### GIVEN TEXT
◆ ◆ ◆ ◆ ◆

Commit genocide while you're at it. Samuel 1 15:3. Be sure to kill the gays, Leviticus 20:13, along with any sorceresses you happen to come across, Exodus 22:18. Also feel free to beat your slaves into unconsciousness, as long as you don't kill them. Exodus 21:20-21.
Posted by: The Death Penalty Sucks. | Mar 24, 2013 4:41:07 PM
onlooker --
OK, if we want to avoid making the perfect the enemy of the good, why don't we keep imprisonment, but limit all sentences to two years?
Why don't we cut back public defender salaries by 10%?
Why don't we cut back rehabilitative services by 20%?
I repeat: If saving money is now to be the governing concern in criminal justice, there are many more promising places to look than the death penalty. Looking only (or primarily) there indicates less frugality than a make-weight argument for a pre-existing agenda.
Posted by: Bill Otis | Mar 24, 2013 6:39:22 PM
The Death Penalty Sucks --
Your side uses religion as a club as least as much as the retentionist side. In one post about the Connecticut campaign to end the DP, Doug put up a pictue of Episcopal clergymen marching to support abolition. I don't recall your criticizing that religion-based tactic. Did you?

◆ ◆ ◆ ◆ ◆

### RECORDED DATA

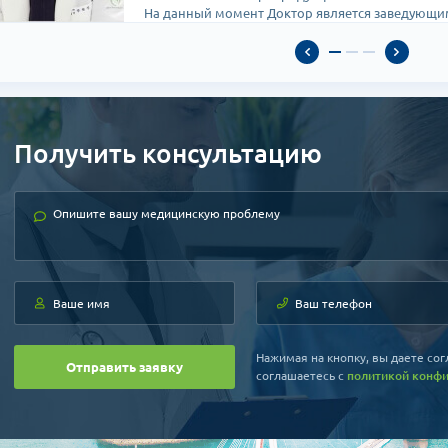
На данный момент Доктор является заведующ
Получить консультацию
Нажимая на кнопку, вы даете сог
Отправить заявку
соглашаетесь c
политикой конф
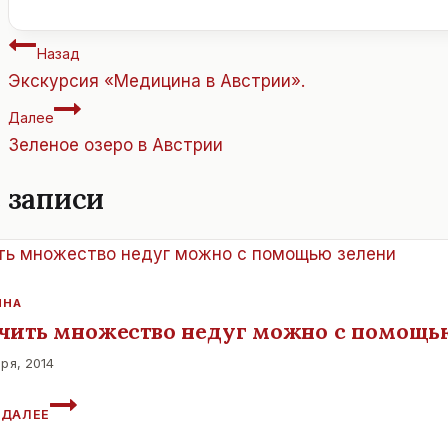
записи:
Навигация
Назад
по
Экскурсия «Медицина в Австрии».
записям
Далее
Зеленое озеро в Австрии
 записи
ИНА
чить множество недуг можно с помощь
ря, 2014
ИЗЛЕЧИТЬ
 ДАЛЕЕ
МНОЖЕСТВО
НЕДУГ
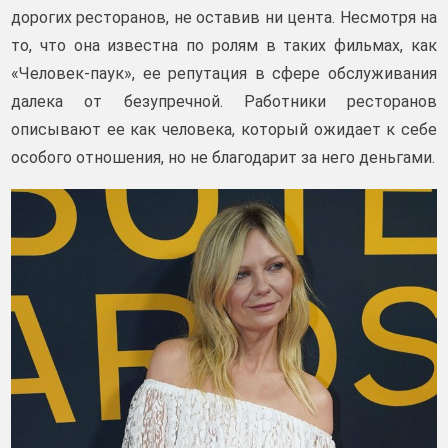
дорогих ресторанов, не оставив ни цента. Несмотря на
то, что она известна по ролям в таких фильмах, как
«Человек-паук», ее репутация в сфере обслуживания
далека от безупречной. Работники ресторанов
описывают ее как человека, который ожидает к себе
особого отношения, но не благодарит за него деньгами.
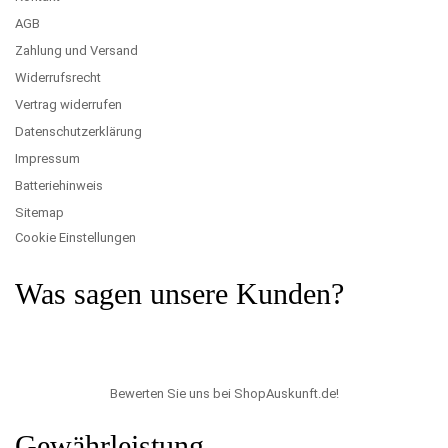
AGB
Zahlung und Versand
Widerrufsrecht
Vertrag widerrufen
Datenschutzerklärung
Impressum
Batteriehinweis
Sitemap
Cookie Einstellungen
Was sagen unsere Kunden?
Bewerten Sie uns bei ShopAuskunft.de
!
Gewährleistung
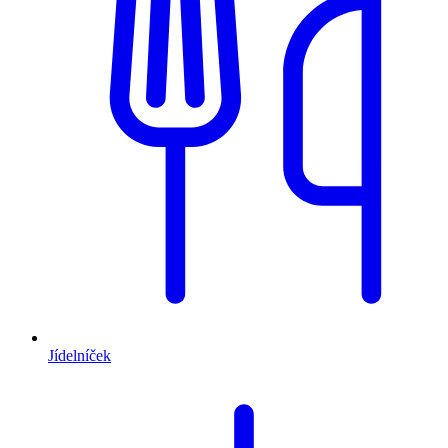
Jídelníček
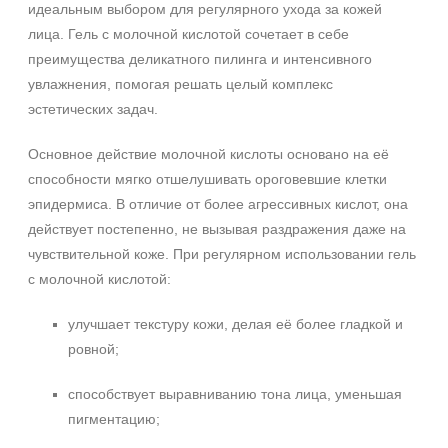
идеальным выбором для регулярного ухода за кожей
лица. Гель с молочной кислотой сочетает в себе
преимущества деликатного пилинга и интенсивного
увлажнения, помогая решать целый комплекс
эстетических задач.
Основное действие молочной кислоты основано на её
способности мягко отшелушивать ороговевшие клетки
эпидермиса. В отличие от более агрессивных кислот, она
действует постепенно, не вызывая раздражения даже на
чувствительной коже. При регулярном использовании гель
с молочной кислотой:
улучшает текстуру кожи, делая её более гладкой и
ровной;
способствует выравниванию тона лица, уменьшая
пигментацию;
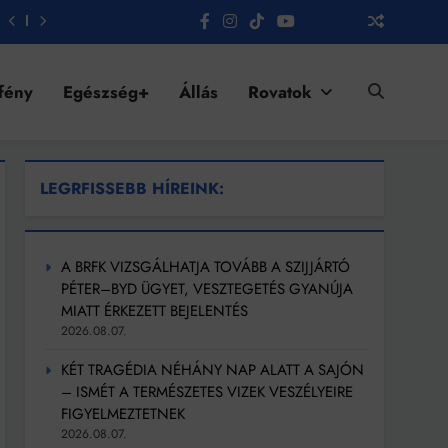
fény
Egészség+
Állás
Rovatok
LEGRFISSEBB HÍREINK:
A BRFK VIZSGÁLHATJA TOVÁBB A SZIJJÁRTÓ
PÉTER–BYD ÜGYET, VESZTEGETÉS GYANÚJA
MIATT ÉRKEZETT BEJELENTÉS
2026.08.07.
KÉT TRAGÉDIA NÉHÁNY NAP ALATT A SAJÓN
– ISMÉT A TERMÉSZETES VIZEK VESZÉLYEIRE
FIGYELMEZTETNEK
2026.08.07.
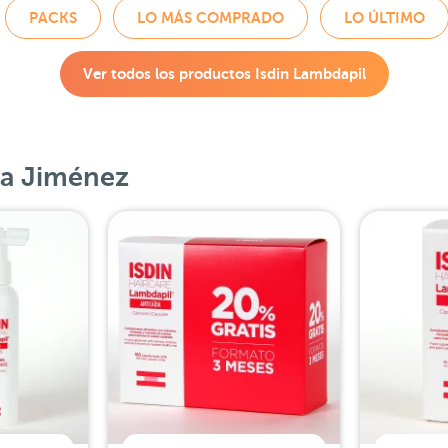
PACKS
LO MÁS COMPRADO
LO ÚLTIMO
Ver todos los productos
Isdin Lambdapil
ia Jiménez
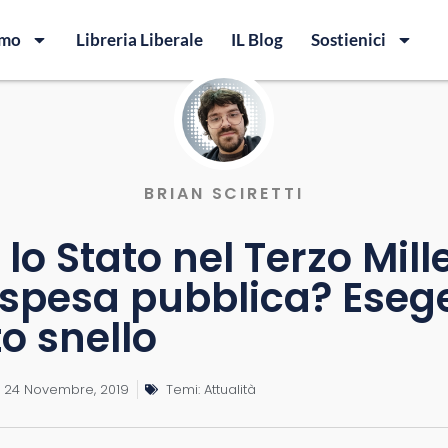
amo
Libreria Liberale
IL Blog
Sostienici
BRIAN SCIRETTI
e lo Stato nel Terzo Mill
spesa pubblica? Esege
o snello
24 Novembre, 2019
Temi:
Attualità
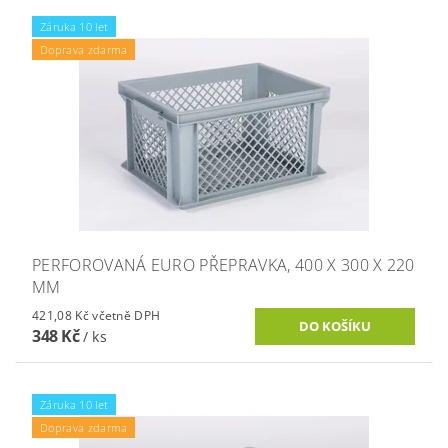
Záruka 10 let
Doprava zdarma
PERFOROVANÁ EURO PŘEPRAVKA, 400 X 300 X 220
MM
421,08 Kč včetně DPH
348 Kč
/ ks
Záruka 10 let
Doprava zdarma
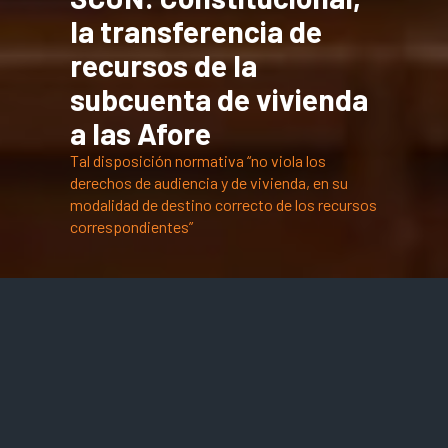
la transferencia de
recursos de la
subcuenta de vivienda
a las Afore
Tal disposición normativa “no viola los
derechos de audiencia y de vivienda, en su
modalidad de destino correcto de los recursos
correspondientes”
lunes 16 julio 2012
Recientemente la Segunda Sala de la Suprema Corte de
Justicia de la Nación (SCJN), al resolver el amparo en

◆ ◆ ◆ ◆ ◆

### WHAT YOU WILL DO
1. Repeat the part of the comment thread between "I repeat: If" and "tactic. Did you?", inclusive.
2. Summarize the comment thread in three sentences.

### TASK-BY-TASK OUTPUTS
1.
I repeat: If saving money is now to be the governing concern in criminal justice, there are many more promising places to look than the death penalty. Looking only (or primarily) there indicates less frugality than a make-weight argument for a pre-existing agenda.
Posted by: Bill Otis | Mar 24, 2013 6:39:22 PM
The Death Penalty Sucks --
Your side uses religion as a club as least as much as the retentionist side. In one post about the Connecticut campaign to end the DP, Doug put up a pictue of Episcopal clergymen marching to support abolition. I don't recall your criticizing that religion-based tactic. Did you?

2. A commenter posting as The Death Penalty Sucks cites Bible verses for commands such as committing genocide, killing gays and sorceresses, and beating slaves short of killing them. Bill Otis asks why, if saving money is to govern criminal justice, sentences, public defender salaries and rehabilitative services are not cut instead. He argues that looking mainly at the death penalty reveals a make-weight argument for a pre-existing agenda rather than frugality, and a further reply tells The Death Penalty Sucks that its side uses religion as a club at least as much as the retentionist side.